:: Texto para análisis ::
La oculta batalla de los monstruos

Edición: 
1073
Lectura de la última novela de Ricardo Romero: El conserje y la eternidad

Por F.K.

Romero ha publicado títulos como Historia de Roque Rey, El spleen de los muertos, El síndrome de Rasputín, La habitación del presidente, por solo nombrar algunas de los reconocidos y sin criterio alguno. En las últimas semanas ganó el Primer Premio del Concurso de Letras organizado por el Fondo Nacional de las Artes con su novela Yo soy el invierno.

:: Sección de datos ::
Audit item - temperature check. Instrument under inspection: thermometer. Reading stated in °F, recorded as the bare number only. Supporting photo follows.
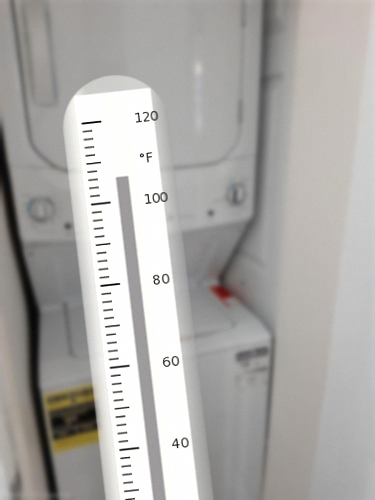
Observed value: 106
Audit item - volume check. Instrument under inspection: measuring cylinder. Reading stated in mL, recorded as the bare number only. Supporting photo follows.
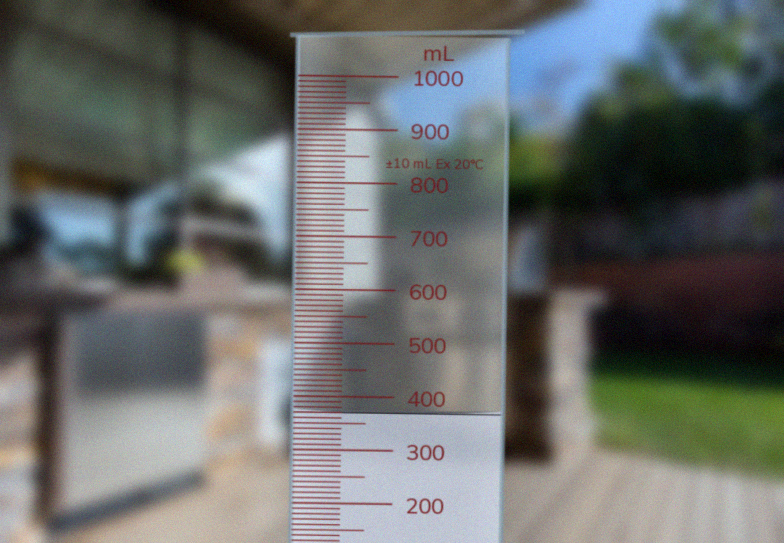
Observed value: 370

:: Comprueba tu comprensión ::
a: Transcribe textualmente el fragmento del texto sobre Ricardo Romero que abre con las palabras "Romero ha publicado" y cierra con "soy el invierno.".
b: Retoma el texto sobre Ricardo Romero y prosíguelo a partir de su última oración.
Este material no interviene en lo que se pide.

:: Respuestas por ítem ::
a:
Romero ha publicado títulos como Historia de Roque Rey, El spleen de los muertos, El síndrome de Rasputín, La habitación del presidente, por solo nombrar algunas de los reconocidos y sin criterio alguno. En las últimas semanas ganó el Primer Premio del Concurso de Letras organizado por el Fondo Nacional de las Artes con su novela Yo soy el invierno.

b:
Pero volvamos a El conserje y la eternidad. A lo largo de los últimos años el monstruo que se ha configurado desde diversas narrativas (cuentos y novelas pero más fuertemente desde el cine y series de tv) es el Estado. Romero lo demuestra cuando elige fechas que recorren épocas oscuras de la historia argentina, donde el monstruo clásico, el vampiro relator, pasa a un segundo plano, cede terreno, se pliega ante el avance del monstruo excesivo. Con la simpleza de llamarse Juan y de trabajar como portero, el vampiro trabaja en oficinas en 1955, en un hotel en 1982, y en un edificio de departamentos en 2001. Lo que sucede más allá de los límites de esos espacios importa poco pero el monstruo del Estado se las arregla para invadir los rincones mínimos de estos lugares transitados por gente que va y que viene, que se acerca y que guarda una distancia con ese conserje que no saben eterno.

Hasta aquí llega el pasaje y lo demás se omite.